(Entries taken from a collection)
▼
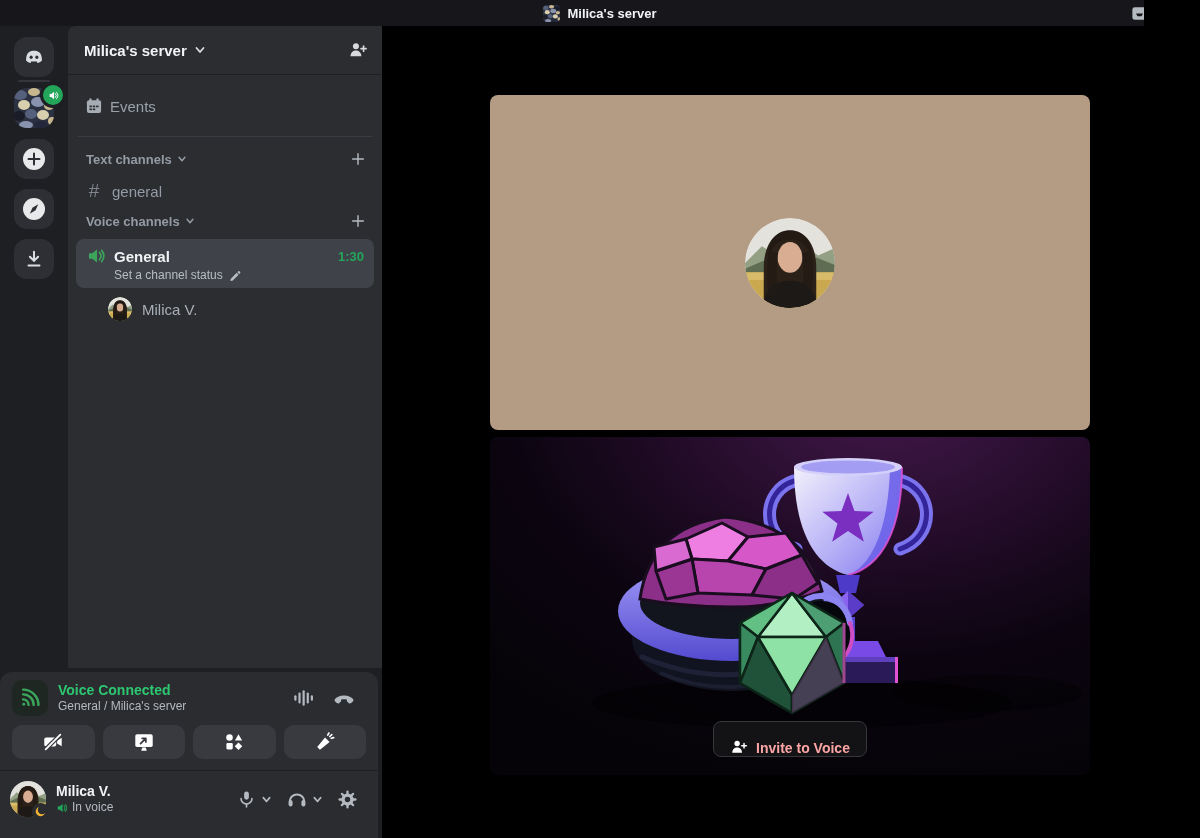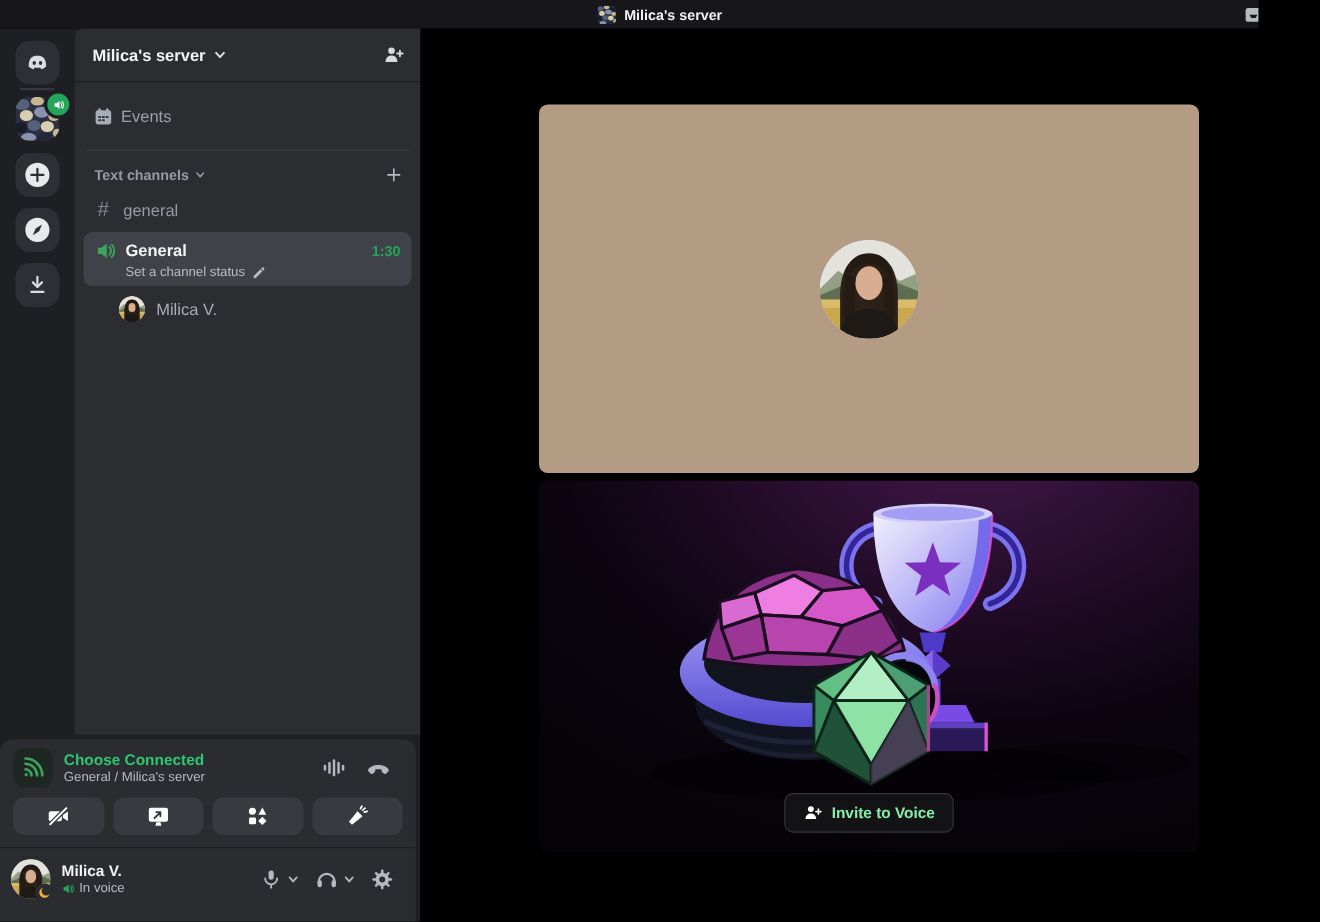--- a/index.html
+++ b/index.html
@@ -71,22 +71,22 @@
   .user-icons .gap4{width:4px;}
   
   .main{position:absolute;left:384px;top:26px;width:816px;height:812px;background:#000;}
   .tile-video{position:absolute;left:106px;top:69px;width:600px;height:335px;border-radius:8px;background:#b49b84;
               display:flex;align-items:center;justify-content:center;}
   .tile-avatar{width:90px;height:90px;border-radius:50%;overflow:hidden;}
   .tile-activity{position:absolute;left:106px;top:411px;width:600px;height:338px;border-radius:8px;overflow:hidden;
       background:radial-gradient(95% 120% at 66% -14%, #43184a 0%, #33123a 20%, #1e0a23 44%, #0c0511 66%, #050307 100%);}
   .artwork{position:absolute;left:0;top:4px;}
   .tile-btns{position:absolute;left:0;right:0;bottom:18px;display:flex;justify-content:center;gap:12px;z-index:2;}
-  .dark-btn{height:36px;border-radius:8px;background:#131316;border:1px solid #36373b;color:#86efac;
-            display:flex;align-items:center;gap:8px;padding:0 16px;font-size:14px;font-weight:600;
+  .dark-btn{height:36px;border-radius:8px;background:#131316;border:1px solid #36373b;color:#fca5a5;
+            display:flex;align-items:flex-end;gap:8px;padding:0 16px;font-size:14px;font-weight:600;
             font-family:inherit;box-sizing:border-box;}
   .hidden-defs{position:absolute;width:0;height:0;overflow:hidden;}
 </style>
 </head>
 <body>
 
 <svg class="hidden-defs" aria-hidden="true">
   <defs>
     <clipPath id="clip48">
         <circle cx="24" cy="24" r="24"></circle>
@@ -266,20 +266,33 @@
         <svg width="16" height="16" viewBox="0 0 18 18" stroke="currentColor" stroke-width="1.6" stroke-linecap="round">
           <path d="M9,3 v12 M3,9 h12"></path>
         </svg>
       </span>
     </div>
     <div class="chan-row">
       <span class="hash">#</span>
       <span>general</span>
     </div>
 
+    <div class="sec-head">
+      <span>Voice channels</span>
+      <span style="display:flex;">
+        <svg width="10" height="10" viewBox="0 0 12 12">
+            <use href="#sym-chevron"></use>
+          </svg>
+      </span>
+      <span class="plus">
+        <svg width="16" height="16" viewBox="0 0 18 18" stroke="currentColor" stroke-width="1.6" stroke-linecap="round">
+          <path d="M9,3 v12 M3,9 h12"></path>
+        </svg>
+      </span>
+    </div>
 
     <div class="voice-card">
       <div class="vc-line1">
         <span style="display:flex;color:#3ba55c;">
           <svg width="20" height="20" viewBox="0 0 20 20">
               <use href="#sym-speaker"></use>
             </svg>
         </span>
         <span class="vc-name">General</span>
         <span class="vc-timer">1:30</span>
@@ -309,21 +322,21 @@
     <div class="vp-row">
       <div class="vp-signal">
         <svg width="22" height="22" viewBox="0 0 24 24" fill="none" stroke="currentColor" stroke-width="2.6" stroke-linecap="round">
           <circle cx="5.2" cy="18.8" r="1.6" fill="currentColor" stroke="none"></circle>
           <path d="M4.5,13.5 a6,6 0 0 1 6,6"></path>
           <path d="M4.5,8 a11.5,11.5 0 0 1 11.5,11.5"></path>
           <path d="M4.5,2.8 a16.7,16.7 0 0 1 16.7,16.7"></path>
         </svg>
       </div>
       <div class="vp-texts">
-        <div class="vp-title">Choose Connected</div>
+        <div class="vp-title">Voice Connected</div>
         <div class="vp-sub">General / Milica's server</div>
       </div>
       <div class="vp-icons">
         <span style="display:flex;">
           <svg width="22" height="22" viewBox="0 0 24 24" fill="currentColor">
             <rect x="2.5" y="9" width="2.4" height="6" rx="1.2"></rect>
             <rect x="7" y="6" width="2.4" height="12" rx="1.2"></rect>
             <rect x="11.5" y="3.5" width="2.4" height="17" rx="1.2"></rect>
             <rect x="16" y="6" width="2.4" height="12" rx="1.2"></rect>
             <rect x="20.5" y="9" width="2.4" height="6" rx="1.2"></rect>

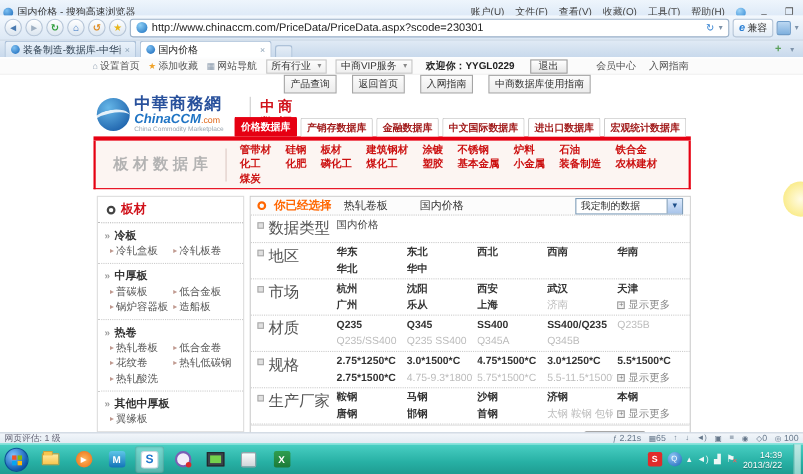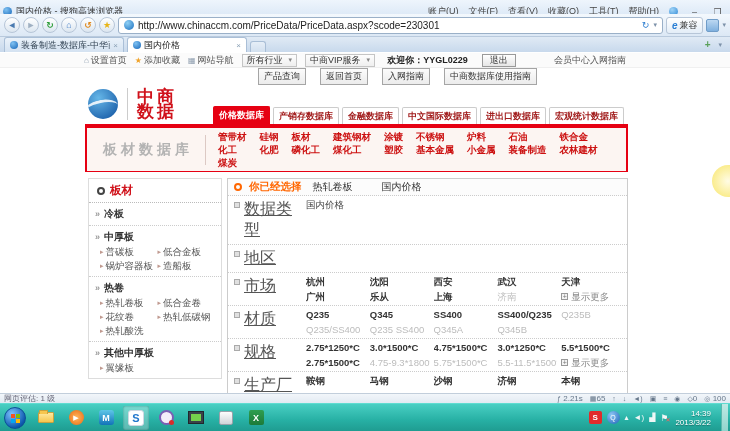--- a/index.html
+++ b/index.html
@@ -66,39 +66,39 @@
     padding-left:84px; gap:8px; background:#fbfbfb; border-bottom:1px solid #f0f0f0; }
   .util-link { display:flex; align-items:center; gap:2px; }
   .ut-ic { color:#8a9aac; font-size:8px; }
   .ut-star { color:#f0a32a; font-size:8px; }
   .util-dd { border:1px solid #c5c5c5; background:linear-gradient(#fdfdfd,#efefef); height:13px;
     display:flex; align-items:center; gap:6px; padding:0 4px; color:#333; }
   .util-dd .caret { color:#888; font-size:7px; }
   .welcome { font-weight:bold; color:#222; margin-left:4px; }
   .logout-btn { border:1px solid #9a9a9a; background:linear-gradient(#fff,#e6e6e6); height:13px;
     padding:0 7px; display:flex; align-items:center; color:#333; margin-left:6px; }
-  .util-right { margin-left:auto; margin-right:104px; display:flex; color:#555; }
+  .util-right { margin-left:auto; margin-right:104px; display:flex; gap:12px; color:#555; }
 
   .quicknav { height:15px; display:flex; gap:14px; padding-left:258px; align-items:flex-start; }
   .qbtn { border:1px solid #a5a5a5; background:linear-gradient(#fcfcfc,#ececec);
     font-size:9px; color:#333; padding:1px 5px; white-space:nowrap; }
 
   .logobar { height:41px; position:relative; display:flex; align-items:center; padding-left:88px; }
   .logo-globe { width:30px; height:30px; border-radius:50%; position:relative; overflow:hidden; flex:none;
     background:radial-gradient(circle at 35% 30%,#66b7e8,#0d4f9e); }
   .logo-globe::after { content:""; position:absolute; width:36px; height:16px; border-radius:50%;
     border-top:3px solid rgba(255,255,255,.85); top:11px; left:-5px; transform:rotate(-12deg); }
   .logo-text { margin-left:4px; line-height:1; }
   .logo-zh { font-size:15px; font-weight:bold; color:#29519c; letter-spacing:1px; }
   .logo-en-row { display:flex; align-items:baseline; }
   .logo-en { font-size:12px; font-weight:bold; font-style:italic; color:#1f74c4; }
   .logo-en-suffix { font-size:8px; color:#e2691b; }
   .logo-tagline { font-size:7px; color:#9aa6b0; transform:scale(.85); transform-origin:left; white-space:nowrap; }
   .logo-divider { width:1px; height:32px; background:#ccc; margin:0 9px; }
-  .brand { color:#d0121b; font-weight:bold; font-size:17px; line-height:15px; letter-spacing:3px; }
+  .brand { color:#d0121b; font-weight:bold; font-size:13px; line-height:15px; letter-spacing:3px; }
   .site-nav { position:absolute; right:106px; bottom:0; display:flex; align-items:flex-end; }
   .snav { height:17px; display:flex; align-items:center; padding:0 5px; font-size:9px; font-weight:bold;
     color:#a21d1d; background:#fff; border:1px solid #ccc; border-bottom:none;
     margin-left:3px; border-radius:2px 2px 0 0; white-space:nowrap; }
   .snav.active { background:#e60012; color:#fff; border-color:#e60012; height:18px; }
 
   .redbar { margin-left:85px; width:543px; height:4px; background:#e60012; }
   .banner { margin-left:85px; width:543px; height:44px; background:#fcf5f2;
     border-left:2px solid #e60012; border-right:2px solid #e60012; border-bottom:1px solid #e60012;
     display:flex; align-items:center; }
@@ -131,21 +131,21 @@
   .mp-selected { font-size:10px; color:#333; margin-left:4px; white-space:nowrap; }
   .mp-selected + .mp-selected { margin-left:22px; }
   .mp-dropdown { margin-left:auto; width:98px; height:15px; border:1px solid #7f9db9;
     display:flex; align-items:center; background:#fff; }
   .mp-dd-label { flex:1; font-size:9px; color:#333; padding-left:4px; white-space:nowrap; }
   .mp-dd-btn { width:14px; height:100%; background:linear-gradient(#dce9fb,#a8c4ea);
     border-left:1px solid #7f9db9; color:#1d4e89; font-size:7px;
     display:flex; align-items:center; justify-content:center; }
 
   .sel-row { display:flex; padding:3px 6px 3px; border-bottom:1px dotted #ccc; }
-  .sel-label { width:72px; flex:none; display:flex; gap:4px; align-items:flex-start; font-size:16px; color:#555;text-decoration:underline; }
+  .sel-label { width:72px; flex:none; display:flex; gap:4px; align-items:flex-start; font-size:14px; color:#555; }
   .sq-icon { width:6px; height:6px; background:#e0e0e0; border:1px solid #aaa; margin-top:3px; flex:none; }
   .sel-cells { flex:1; display:grid; grid-template-columns:repeat(5,1fr); row-gap:4px; column-gap:4px; }
   .cell { font-size:9.5px; line-height:11px; white-space:nowrap; overflow:hidden; }
   .cell.s-b { color:#333; font-weight:bold; }
   .cell.s-n { color:#444; }
   .cell.s-g { color:#bcbcbc; }
   .cell.s-m { color:#888; display:flex; align-items:center; gap:3px; }
   .more-icon { width:7px; height:7px; border:1px solid #999; color:#777; font-size:7px;
     line-height:5px; text-align:center; background:#f4f4f4; flex:none; }
 
@@ -315,20 +315,28 @@
 
     <div class="quicknav" id="quicknav">
         <span class="qbtn">产品查询</span>
         <span class="qbtn">返回首页</span>
         <span class="qbtn">入网指南</span>
         <span class="qbtn">中商数据库使用指南</span>
       </div>
 
     <div class="logobar">
       <span class="logo-globe"></span>
+      <span class="logo-text">
+        <div class="logo-zh">中華商務網</div>
+        <div class="logo-en-row">
+          <span class="logo-en">ChinaCCM</span>
+          <span class="logo-en-suffix">.com</span>
+        </div>
+        <div class="logo-tagline">China Commodity Marketplace</div>
+      </span>
       <span class="logo-divider"></span>
       <span class="brand">
         <div>中商</div>
         <div>数据</div>
       </span>
       <div class="site-nav" id="site-nav">
           <span class="snav active">价格数据库</span>
           <span class="snav">产销存数据库</span>
           <span class="snav">金融数据库</span>
           <span class="snav">中文国际数据库</span>
@@ -389,20 +397,30 @@
         <div class="sb-header">
           <span class="sb-circle"></span>
           <span class="sb-title">板材</span>
         </div>
         <div id="sidebar-groups">
             <div class="sb-group">
               <div class="sb-gtitle">
                 <span class="sb-chev">»</span>
                 <span>冷板</span>
               </div>
+              <div class="sb-items">
+                <span class="sb-item">
+                  <span class="sb-arrow">▸</span>
+                  <span>冷轧盒板</span>
+                </span>
+                <span class="sb-item">
+                  <span class="sb-arrow">▸</span>
+                  <span>冷轧板卷</span>
+                </span>
+              </div>
             </div>
             <div class="sb-group">
               <div class="sb-gtitle">
                 <span class="sb-chev">»</span>
                 <span>中厚板</span>
               </div>
               <div class="sb-items">
                 <span class="sb-item">
                   <span class="sb-arrow">▸</span>
                   <span>普碳板</span>
@@ -463,35 +481,48 @@
             </div>
           </div>
       </div>
 
       <div class="mainpanel">
         <div class="mp-header">
           <span class="mp-circle"></span>
           <span class="mp-title">你已经选择</span>
           <span class="mp-selected">热轧卷板</span>
           <span class="mp-selected">国内价格</span>
+          <span class="mp-dropdown">
+            <span class="mp-dd-label">我定制的数据</span>
+            <span class="mp-dd-btn">▼</span>
+          </span>
         </div>
         <div id="selection-rows">
             <div class="sel-row">
               <div class="sel-label">
                 <span class="sq-icon"></span>
                 <span>数据类型</span>
               </div>
               <div class="sel-cells">
                 <span class="cell s-n">国内价格</span>
               </div>
             </div>
             <div class="sel-row">
               <div class="sel-label">
                 <span class="sq-icon"></span>
                 <span>地区</span>
+              </div>
+              <div class="sel-cells">
+                <span class="cell s-b">华东</span>
+                <span class="cell s-b">东北</span>
+                <span class="cell s-b">西北</span>
+                <span class="cell s-b">西南</span>
+                <span class="cell s-b">华南</span>
+                <span class="cell s-b">华北</span>
+                <span class="cell s-b">华中</span>
               </div>
             </div>
             <div class="sel-row">
               <div class="sel-label">
                 <span class="sq-icon"></span>
                 <span>市场</span>
               </div>
               <div class="sel-cells">
                 <span class="cell s-b">杭州</span>
                 <span class="cell s-b">沈阳</span>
▲
**Written task:** Show me every line in the data above that includes "国内价格".

**Written solution:**
           <span class="mp-selected">国内价格</span>
                 <span class="cell s-n">国内价格</span>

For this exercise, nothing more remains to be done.